Fall 2026
Foundations of Machine Learning

Today, the most useful programs in the world, the ones that recommend your next video, beat grandmasters at chess, unlock your phone with your face, and answer essay questions in full paragraphs, learn from data instead of being told what to do line by line. This class is about how that works.

A clean definition comes from Tom Mitchell (1997):

A computer program is said to learn from experience E with respect to some class of tasks T, and performance measure P, if its performance at tasks in T, as measured by P, improves with experience E.

It's a general statement about learning. It describes you learning to ride a bike just as well as it describes a neural network learning to translate French. In this course we focus on the case where the experience is data. The recipe is deceptively simple: show the machine many examples of the task, and hope it picks up patterns that generalize to examples it has never seen. Want to tell cats from non-cats in a photo? Feed it a few thousand pictures labeled "cat" and "no cat," and measure how often it gets new ones right. By the end of this course you will know every piece of machinery needed to actually build that classifier.

We focus on the classical methods like linear and logistic regression, naive Bayes, support vector machines, k-means clustering, Gaussian mixtures. These came before the deep learning boom, and people sometimes treat them as old news. They aren't. Two reasons. First, they are still genuinely powerful, and on many real problems they beat fancier models. Second, every big idea you need to understand modern AI, e.g. loss functions, optimization, generalization, regularization, shows up here in a clean form. Skip these and deep learning looks like magic. Learn these and it looks like the obvious next step.

By the end of the course you will know how to represent data, how to write down what it means to "fit" a model, how to actually fit it by nudging numbers in the right direction, and how to tell whether your model has truly learned something or just memorized the answers. That last skill, distinguishing real understanding from memorization, turns out to be the same question at the heart of how systems like ChatGPT and Claude work, and whether we should trust them.

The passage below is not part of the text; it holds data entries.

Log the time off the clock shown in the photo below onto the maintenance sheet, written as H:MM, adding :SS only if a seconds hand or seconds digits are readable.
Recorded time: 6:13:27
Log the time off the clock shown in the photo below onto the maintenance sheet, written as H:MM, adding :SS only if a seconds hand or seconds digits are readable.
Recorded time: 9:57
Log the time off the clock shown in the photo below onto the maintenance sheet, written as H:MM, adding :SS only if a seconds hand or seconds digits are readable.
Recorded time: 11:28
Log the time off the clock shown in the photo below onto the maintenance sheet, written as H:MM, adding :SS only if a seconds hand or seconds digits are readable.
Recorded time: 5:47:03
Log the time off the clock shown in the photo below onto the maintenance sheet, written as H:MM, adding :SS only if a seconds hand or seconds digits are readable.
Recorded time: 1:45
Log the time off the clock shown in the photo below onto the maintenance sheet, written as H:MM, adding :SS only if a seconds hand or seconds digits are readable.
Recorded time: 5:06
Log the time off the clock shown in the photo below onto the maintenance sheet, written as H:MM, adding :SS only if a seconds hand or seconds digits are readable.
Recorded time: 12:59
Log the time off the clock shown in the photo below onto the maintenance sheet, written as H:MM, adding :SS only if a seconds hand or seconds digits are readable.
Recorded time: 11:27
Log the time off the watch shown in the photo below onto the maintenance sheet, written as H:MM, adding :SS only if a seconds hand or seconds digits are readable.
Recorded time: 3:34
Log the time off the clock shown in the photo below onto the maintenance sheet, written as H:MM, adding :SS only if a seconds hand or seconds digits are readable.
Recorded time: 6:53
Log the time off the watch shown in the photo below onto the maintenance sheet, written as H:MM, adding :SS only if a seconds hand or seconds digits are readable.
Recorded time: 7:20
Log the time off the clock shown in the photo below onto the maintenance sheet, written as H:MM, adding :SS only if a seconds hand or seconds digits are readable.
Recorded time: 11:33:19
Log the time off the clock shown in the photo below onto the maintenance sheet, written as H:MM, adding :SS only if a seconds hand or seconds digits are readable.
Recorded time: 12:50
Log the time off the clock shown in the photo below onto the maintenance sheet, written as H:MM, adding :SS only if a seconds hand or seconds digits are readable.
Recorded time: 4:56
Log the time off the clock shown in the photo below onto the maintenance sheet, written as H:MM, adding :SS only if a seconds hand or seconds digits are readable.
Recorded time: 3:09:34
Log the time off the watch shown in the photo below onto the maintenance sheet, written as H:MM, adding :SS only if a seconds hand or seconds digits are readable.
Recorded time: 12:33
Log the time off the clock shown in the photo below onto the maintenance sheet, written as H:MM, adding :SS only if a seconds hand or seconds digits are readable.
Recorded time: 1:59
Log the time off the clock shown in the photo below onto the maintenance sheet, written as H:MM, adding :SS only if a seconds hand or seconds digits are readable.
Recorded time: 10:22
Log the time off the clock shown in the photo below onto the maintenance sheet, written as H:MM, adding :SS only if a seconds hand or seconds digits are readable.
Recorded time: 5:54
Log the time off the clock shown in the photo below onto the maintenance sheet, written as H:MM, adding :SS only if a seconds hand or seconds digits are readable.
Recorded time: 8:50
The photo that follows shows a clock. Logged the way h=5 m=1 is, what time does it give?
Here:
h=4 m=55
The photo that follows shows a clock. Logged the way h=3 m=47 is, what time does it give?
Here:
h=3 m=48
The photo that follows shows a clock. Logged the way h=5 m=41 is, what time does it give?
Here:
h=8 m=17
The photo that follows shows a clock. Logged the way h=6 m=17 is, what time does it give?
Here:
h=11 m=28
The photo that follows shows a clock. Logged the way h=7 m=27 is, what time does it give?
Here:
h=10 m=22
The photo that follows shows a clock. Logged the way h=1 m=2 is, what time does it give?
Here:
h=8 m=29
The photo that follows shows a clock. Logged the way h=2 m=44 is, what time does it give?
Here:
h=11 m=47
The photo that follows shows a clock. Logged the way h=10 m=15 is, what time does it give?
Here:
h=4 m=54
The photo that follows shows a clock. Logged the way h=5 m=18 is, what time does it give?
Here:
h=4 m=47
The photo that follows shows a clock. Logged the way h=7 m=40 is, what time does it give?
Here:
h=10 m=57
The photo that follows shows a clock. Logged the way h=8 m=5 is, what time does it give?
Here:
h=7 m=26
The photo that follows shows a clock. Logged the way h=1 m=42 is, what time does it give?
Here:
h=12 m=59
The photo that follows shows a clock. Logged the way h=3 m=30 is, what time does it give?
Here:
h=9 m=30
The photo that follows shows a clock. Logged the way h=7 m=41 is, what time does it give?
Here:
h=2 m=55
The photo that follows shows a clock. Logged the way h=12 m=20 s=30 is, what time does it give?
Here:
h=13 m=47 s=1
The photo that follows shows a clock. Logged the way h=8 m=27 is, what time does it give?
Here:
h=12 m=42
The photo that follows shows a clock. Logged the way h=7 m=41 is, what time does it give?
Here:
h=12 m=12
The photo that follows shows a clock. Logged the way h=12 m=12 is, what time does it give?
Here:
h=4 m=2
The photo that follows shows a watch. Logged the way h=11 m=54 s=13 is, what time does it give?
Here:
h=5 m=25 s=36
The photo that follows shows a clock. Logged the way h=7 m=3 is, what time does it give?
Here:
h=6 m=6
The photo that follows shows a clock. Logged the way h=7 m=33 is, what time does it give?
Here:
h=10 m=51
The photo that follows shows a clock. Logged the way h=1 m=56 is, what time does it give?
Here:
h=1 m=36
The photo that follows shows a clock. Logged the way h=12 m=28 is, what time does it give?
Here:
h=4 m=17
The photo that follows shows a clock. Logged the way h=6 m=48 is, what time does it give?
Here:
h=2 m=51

This class will meet virtually via Zoom on Wednesdays from 4:30 to 6:00 PM San Francisco time and Thursdays from 4:30 to 6:30 PM San Francisco time from September 23 to December 3. 

Applications for Fall 2026 are due July 19. After that, we will continue to accept applications on a rolling basis while spots remain. Click here to apply!

Prerequisites: Single-variable calculus, basic probability, including conditional probability, aspects of linear algebra (matrix multiplication, dot products), and basic Python programming skills.